» **Passage provided**:
Jerry Bransford is a fifth generation tour guide at Mammoth Cave.  He is the great-great-grandson of Materson Bransford, who was, VERY LITERALLY, one of the original tour guides/explorers of the cave (during recorded times).  If you read up on the early cave adventurers, the Bransford name comes up a lot.

So, since I was unable to say hello to the legendary Jerry Bransford, I sent a note to him.  He very generously wrote back and sent some great info about Mammoth Cave, and the National Parks in Kentucky.  Though he is proud of his family legacy, I felt that the humble Mr. Bransford wanted to keep the focus on National Parks, and their significance.

Thanks to Jerry, I was able to watch a couple of great movies about Mammoth Cave, and another film about all five of the National Park Units in Kentucky.  Jerry appears in both.

There are some great quotes from him in the movies.  He mentions how, when he was a teen he came to the park and he was not allowed to eat in the hotel restaurant.  Later, he was asked to be a part of the park because of his heritage.  Its a great statement, and a bit emotional.

Anyway Jerry, I hope to catch ya next time I am at the park!

Monday, September 1, 2014

Lincoln State Park near Springfield Kentucky






The Lincoln Homestead State Park near Springfield is a great state park that is a bit off the beaten path.  Like most of the other Lincoln related sites, you have to snoop around a bit to find it- but it is sure worth the effort!

There are two AMAZING cabins relating to the parents of Abraham Lincoln here.


There is the Lincoln Cabin on the property.  If I understand correctly, this is a reconstruction of the cabin that young Thomas Lincoln (Abe's dad) lived in.  It was built where the original cabin was located though, giving it some serious authenticity.  Even more exciting is the fact that inside of the cabin is a corner cabinet made by Thomas.  There is a bed there that they believe he also made.

A short walk from the Lincoln Cabin is the Francis Berry House, which is a very nice ORIGINAL two story cabin.

Nancy Hanks, Lincoln's mother, was living here while dating Thomas.  This cabin was located about a mile down the road but it has been moved to its current location at the park.  AND, legend has it that Thomas proposed in front of the very fireplace inside of this cabin.

One VERY cool feature about this state park is that the cabins and displays are pretty much totally open!  You can actually touch the corner cabinet made by Thomas.  You can walk around freely inside of the Berry home.

Also the Mordecai Lincoln home is a short drive from the cabins.  Mordecai was Thomas' brother.  It was not open, but you could get a good look around the grounds.

Back at the park near the cabins is a very nice memorial to Nancy Hanks.  Also on the grounds is a replica Blacksmith shop.

» **Exercise**: Name every member of the Lincoln family mentioned in the passage above on Mammoth Cave and Lincoln Homestead State Park.

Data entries
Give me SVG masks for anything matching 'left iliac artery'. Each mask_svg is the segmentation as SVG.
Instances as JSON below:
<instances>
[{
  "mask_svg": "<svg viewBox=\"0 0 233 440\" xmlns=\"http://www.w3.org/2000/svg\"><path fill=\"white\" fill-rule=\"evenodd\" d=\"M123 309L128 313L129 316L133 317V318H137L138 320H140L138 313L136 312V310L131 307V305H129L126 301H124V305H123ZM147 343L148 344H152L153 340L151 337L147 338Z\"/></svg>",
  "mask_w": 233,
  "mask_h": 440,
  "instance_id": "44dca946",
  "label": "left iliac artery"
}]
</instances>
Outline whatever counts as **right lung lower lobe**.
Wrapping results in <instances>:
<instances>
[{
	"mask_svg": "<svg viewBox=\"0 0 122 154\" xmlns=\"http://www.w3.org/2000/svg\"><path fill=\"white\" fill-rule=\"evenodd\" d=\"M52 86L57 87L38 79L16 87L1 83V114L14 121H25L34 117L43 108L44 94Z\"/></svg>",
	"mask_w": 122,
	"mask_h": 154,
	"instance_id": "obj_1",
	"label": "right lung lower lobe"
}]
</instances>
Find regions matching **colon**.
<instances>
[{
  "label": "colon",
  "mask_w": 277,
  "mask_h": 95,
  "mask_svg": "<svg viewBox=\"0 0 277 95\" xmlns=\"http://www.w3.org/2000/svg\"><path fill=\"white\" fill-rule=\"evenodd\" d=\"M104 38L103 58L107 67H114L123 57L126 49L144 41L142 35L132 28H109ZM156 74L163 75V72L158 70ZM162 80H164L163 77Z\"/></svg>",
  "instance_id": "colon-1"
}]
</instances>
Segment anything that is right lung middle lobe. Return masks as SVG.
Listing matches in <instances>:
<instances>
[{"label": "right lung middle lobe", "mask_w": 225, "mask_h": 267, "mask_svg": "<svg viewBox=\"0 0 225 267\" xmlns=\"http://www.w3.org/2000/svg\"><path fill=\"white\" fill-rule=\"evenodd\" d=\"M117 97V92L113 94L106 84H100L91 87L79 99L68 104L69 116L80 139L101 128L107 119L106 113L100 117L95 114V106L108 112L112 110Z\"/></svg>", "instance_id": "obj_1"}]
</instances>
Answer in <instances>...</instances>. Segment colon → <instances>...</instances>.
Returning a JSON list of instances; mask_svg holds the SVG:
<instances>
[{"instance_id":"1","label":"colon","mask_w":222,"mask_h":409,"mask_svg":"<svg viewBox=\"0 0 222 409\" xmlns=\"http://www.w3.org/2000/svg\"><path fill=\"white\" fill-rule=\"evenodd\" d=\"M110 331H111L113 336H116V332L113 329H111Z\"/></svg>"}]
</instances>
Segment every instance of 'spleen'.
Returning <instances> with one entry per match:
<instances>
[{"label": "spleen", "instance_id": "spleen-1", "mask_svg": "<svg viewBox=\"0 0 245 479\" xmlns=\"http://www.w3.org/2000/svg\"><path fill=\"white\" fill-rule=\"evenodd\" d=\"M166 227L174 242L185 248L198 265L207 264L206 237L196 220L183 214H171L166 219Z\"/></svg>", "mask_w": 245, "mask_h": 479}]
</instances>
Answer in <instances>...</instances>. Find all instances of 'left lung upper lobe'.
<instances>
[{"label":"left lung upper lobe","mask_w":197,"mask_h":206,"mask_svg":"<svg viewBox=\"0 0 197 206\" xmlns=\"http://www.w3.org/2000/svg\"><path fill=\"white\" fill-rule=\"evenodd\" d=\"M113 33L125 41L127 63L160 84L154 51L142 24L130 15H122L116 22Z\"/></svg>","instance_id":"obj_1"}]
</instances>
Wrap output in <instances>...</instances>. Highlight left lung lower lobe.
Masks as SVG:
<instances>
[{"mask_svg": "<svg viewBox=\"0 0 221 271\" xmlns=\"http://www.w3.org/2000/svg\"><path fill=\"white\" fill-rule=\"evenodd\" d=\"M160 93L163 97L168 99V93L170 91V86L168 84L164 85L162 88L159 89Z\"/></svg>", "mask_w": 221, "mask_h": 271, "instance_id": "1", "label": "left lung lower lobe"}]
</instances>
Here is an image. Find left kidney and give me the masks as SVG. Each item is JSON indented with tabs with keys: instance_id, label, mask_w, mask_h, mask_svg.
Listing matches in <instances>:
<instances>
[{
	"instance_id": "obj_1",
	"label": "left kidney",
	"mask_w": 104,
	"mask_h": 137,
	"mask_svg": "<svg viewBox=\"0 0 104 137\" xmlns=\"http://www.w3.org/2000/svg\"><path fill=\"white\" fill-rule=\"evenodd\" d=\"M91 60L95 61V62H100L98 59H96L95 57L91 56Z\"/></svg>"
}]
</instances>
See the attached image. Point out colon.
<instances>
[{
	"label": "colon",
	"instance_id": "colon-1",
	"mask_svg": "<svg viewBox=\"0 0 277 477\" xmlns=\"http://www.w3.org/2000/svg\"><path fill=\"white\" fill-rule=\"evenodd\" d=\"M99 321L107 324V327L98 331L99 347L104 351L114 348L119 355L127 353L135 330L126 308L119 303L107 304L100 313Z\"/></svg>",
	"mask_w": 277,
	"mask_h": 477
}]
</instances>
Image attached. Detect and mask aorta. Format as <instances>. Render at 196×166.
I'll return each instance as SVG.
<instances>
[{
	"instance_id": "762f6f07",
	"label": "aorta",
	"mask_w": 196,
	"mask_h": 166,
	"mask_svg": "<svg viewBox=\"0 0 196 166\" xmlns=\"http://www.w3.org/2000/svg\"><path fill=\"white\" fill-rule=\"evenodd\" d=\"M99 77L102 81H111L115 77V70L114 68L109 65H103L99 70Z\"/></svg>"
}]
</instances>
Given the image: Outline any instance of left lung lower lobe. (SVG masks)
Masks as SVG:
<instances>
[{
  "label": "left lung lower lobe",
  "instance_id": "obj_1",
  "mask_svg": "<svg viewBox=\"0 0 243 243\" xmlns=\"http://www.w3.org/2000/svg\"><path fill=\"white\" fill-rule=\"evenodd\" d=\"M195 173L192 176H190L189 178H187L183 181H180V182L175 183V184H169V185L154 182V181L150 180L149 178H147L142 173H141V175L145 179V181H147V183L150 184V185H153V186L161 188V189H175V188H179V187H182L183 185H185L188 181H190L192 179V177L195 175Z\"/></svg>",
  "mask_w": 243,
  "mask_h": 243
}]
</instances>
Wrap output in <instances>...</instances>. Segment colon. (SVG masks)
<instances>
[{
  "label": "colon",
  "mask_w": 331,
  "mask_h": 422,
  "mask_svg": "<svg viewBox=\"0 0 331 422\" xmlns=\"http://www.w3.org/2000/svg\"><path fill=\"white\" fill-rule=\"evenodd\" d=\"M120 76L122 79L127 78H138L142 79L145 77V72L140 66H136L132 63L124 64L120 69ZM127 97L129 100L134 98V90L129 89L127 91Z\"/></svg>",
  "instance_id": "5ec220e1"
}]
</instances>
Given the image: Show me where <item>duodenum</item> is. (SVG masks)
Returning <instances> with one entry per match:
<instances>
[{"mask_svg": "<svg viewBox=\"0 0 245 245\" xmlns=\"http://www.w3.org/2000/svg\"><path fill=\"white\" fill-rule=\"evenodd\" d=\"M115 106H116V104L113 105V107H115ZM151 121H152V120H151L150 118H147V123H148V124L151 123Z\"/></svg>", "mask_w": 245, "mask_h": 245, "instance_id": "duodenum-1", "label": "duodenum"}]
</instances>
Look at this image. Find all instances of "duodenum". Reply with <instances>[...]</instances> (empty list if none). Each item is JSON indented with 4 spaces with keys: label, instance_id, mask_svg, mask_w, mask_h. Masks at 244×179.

» **Task result**: Abraham Lincoln, Thomas Lincoln, Nancy Hanks, Mordecai Lincoln